## [TASK ITEM]
All that should come back is the lines of the data below from the one containing "of human adenocarcinoma" to the one containing "protein (brown) displays", inclusive, exactly as they stand.

## [GIVEN ENTRIES]
-------------------------

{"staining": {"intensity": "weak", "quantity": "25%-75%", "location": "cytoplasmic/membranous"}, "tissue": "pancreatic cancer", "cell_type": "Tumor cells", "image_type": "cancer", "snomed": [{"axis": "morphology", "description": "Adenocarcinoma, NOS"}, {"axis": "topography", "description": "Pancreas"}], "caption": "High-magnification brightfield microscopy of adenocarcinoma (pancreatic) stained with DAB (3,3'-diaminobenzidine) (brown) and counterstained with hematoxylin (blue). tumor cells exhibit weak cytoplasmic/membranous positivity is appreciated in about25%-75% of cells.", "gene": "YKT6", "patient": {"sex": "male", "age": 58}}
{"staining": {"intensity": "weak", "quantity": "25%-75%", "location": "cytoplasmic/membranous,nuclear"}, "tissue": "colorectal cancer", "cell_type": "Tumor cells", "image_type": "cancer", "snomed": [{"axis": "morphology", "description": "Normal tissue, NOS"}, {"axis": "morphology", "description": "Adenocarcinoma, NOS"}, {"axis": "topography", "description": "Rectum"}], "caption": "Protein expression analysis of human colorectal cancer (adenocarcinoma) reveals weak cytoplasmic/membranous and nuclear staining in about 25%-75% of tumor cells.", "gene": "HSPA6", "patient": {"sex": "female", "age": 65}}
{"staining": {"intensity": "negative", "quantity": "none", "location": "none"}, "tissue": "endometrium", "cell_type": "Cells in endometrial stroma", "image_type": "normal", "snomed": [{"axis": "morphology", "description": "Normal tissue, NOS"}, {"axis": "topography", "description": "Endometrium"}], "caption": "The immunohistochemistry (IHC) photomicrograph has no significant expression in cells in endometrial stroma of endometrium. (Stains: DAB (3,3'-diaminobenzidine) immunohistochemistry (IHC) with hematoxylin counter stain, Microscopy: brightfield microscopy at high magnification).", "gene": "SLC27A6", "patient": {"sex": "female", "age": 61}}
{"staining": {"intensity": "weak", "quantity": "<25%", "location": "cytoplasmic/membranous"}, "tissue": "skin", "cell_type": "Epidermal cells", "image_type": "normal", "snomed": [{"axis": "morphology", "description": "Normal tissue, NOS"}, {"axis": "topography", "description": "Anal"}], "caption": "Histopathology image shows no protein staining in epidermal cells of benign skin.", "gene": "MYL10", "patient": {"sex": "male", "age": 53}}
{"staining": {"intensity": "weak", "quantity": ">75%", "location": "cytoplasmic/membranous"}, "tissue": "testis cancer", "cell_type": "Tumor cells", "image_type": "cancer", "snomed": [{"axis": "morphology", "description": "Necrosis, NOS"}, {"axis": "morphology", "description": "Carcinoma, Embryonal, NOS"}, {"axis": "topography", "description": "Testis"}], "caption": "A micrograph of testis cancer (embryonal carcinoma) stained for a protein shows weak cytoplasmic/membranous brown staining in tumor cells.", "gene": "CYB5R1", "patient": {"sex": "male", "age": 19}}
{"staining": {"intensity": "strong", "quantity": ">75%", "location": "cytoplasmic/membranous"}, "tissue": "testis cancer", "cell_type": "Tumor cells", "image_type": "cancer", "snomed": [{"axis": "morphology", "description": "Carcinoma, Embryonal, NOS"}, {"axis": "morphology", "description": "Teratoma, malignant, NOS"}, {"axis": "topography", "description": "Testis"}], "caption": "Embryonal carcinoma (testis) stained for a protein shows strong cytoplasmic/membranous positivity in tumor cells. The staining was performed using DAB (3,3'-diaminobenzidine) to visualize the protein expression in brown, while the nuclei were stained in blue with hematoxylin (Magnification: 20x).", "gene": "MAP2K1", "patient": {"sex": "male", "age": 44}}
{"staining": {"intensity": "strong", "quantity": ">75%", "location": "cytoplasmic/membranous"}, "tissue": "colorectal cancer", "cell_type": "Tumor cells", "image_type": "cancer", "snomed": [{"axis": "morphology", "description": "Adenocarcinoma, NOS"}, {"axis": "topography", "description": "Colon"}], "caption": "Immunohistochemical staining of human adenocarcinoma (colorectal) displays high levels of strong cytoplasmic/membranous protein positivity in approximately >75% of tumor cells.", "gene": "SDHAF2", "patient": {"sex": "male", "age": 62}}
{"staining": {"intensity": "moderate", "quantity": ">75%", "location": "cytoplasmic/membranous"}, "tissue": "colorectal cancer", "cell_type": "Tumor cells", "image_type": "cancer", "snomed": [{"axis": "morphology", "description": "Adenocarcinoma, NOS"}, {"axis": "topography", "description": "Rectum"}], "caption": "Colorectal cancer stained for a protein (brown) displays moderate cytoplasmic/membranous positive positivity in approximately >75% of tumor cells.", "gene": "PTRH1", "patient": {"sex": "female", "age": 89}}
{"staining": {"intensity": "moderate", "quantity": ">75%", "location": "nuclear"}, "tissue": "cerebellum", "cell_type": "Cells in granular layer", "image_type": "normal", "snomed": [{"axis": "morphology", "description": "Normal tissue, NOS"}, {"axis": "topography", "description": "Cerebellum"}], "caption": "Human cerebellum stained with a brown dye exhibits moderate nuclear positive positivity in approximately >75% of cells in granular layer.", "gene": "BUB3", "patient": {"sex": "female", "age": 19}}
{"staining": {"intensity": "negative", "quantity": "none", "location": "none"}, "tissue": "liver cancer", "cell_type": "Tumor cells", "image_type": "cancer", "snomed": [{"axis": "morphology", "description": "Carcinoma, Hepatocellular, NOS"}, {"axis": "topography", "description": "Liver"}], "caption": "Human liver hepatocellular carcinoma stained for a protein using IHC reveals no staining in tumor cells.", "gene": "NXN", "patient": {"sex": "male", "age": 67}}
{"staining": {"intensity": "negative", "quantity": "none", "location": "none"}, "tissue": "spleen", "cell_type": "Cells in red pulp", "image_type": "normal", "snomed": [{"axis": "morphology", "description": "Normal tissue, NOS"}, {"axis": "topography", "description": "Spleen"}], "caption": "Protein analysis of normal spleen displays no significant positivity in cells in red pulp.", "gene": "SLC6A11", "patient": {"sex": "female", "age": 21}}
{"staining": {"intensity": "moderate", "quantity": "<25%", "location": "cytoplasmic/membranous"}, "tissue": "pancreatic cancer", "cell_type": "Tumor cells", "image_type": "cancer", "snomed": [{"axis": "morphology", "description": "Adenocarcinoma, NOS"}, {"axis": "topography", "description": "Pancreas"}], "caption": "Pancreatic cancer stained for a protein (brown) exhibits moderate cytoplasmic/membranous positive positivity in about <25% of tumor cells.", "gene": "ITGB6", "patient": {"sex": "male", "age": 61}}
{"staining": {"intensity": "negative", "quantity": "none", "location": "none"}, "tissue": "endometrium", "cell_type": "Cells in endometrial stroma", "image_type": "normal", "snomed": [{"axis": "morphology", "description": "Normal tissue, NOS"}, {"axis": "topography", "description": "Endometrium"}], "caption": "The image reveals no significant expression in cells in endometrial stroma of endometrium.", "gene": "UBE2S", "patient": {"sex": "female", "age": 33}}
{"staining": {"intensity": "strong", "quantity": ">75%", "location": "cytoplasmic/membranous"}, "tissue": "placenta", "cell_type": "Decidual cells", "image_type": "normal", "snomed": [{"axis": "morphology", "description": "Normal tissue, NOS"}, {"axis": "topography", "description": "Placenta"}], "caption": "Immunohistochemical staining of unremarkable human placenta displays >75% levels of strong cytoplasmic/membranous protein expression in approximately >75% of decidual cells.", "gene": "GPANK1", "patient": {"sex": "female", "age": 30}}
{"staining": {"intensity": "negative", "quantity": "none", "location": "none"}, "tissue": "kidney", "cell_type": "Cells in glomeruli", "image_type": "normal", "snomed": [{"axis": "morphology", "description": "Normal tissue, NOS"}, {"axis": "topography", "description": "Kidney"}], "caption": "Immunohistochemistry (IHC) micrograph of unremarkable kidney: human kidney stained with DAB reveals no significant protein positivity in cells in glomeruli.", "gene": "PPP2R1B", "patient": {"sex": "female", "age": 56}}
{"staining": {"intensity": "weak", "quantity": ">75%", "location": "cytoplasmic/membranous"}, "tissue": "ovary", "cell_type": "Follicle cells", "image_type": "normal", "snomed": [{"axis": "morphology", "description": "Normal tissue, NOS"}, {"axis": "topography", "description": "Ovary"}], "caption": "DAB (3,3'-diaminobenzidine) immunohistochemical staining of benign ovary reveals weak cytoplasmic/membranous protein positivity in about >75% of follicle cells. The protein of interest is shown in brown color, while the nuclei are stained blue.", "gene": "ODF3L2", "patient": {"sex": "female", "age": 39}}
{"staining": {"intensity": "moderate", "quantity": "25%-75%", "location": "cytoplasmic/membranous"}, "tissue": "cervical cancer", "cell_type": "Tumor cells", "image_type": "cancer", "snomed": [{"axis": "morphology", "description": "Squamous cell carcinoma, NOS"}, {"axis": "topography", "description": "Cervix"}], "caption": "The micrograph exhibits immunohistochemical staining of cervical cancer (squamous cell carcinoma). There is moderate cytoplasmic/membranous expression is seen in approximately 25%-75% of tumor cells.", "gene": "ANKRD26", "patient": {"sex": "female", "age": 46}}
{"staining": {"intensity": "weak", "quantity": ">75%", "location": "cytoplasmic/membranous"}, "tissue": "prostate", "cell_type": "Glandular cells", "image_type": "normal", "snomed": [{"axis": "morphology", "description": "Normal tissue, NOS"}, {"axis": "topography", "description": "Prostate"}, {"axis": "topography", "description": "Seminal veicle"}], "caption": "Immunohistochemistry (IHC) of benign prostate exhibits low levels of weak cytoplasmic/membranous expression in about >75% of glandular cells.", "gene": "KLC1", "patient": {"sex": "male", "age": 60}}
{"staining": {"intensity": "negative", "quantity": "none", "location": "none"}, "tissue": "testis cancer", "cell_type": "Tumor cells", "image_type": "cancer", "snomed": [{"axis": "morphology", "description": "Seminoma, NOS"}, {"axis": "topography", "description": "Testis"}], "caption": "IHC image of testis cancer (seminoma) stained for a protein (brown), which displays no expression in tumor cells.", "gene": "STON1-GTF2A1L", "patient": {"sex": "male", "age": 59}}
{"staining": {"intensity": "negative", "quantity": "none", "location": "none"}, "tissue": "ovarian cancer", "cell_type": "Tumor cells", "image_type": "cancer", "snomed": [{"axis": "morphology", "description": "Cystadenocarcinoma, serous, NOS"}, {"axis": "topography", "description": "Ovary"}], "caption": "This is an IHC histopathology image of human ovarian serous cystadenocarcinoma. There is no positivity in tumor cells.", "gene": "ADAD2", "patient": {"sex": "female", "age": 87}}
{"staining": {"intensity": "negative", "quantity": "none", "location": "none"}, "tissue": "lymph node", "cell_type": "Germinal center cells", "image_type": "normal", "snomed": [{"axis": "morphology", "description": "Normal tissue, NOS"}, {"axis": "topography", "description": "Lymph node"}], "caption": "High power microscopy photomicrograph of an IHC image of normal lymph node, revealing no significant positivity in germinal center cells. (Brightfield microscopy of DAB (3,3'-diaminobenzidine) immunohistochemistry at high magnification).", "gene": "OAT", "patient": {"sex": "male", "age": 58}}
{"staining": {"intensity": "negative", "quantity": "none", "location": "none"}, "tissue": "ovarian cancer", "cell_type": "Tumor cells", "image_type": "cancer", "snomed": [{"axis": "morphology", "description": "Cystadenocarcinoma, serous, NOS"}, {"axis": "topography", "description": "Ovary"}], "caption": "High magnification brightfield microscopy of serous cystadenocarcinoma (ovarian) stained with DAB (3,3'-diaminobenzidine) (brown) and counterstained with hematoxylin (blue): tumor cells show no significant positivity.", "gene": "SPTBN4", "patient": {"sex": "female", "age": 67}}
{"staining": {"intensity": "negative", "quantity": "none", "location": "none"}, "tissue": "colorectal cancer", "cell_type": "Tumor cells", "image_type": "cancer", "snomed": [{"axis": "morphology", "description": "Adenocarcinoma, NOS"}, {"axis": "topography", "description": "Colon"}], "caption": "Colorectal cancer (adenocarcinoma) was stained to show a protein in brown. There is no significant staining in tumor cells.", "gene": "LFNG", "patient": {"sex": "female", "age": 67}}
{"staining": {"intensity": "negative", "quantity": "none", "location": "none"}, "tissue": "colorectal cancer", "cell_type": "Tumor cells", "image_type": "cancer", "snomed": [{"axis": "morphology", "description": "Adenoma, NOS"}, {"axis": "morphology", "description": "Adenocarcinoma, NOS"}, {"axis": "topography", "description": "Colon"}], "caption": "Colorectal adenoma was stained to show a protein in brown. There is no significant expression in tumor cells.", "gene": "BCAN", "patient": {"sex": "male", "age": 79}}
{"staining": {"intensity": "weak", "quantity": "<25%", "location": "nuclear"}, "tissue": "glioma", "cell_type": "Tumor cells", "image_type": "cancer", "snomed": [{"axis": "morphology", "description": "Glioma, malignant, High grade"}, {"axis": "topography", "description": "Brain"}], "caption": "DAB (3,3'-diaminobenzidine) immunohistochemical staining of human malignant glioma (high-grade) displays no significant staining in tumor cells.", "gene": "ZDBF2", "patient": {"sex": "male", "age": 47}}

-------------------------

## [TASK SOLUTION]
{"staining": {"intensity": "strong", "quantity": ">75%", "location": "cytoplasmic/membranous"}, "tissue": "colorectal cancer", "cell_type": "Tumor cells", "image_type": "cancer", "snomed": [{"axis": "morphology", "description": "Adenocarcinoma, NOS"}, {"axis": "topography", "description": "Colon"}], "caption": "Immunohistochemical staining of human adenocarcinoma (colorectal) displays high levels of strong cytoplasmic/membranous protein positivity in approximately >75% of tumor cells.", "gene": "SDHAF2", "patient": {"sex": "male", "age": 62}}
{"staining": {"intensity": "moderate", "quantity": ">75%", "location": "cytoplasmic/membranous"}, "tissue": "colorectal cancer", "cell_type": "Tumor cells", "image_type": "cancer", "snomed": [{"axis": "morphology", "description": "Adenocarcinoma, NOS"}, {"axis": "topography", "description": "Rectum"}], "caption": "Colorectal cancer stained for a protein (brown) displays moderate cytoplasmic/membranous positive positivity in approximately >75% of tumor cells.", "gene": "PTRH1", "patient": {"sex": "female", "age": 89}}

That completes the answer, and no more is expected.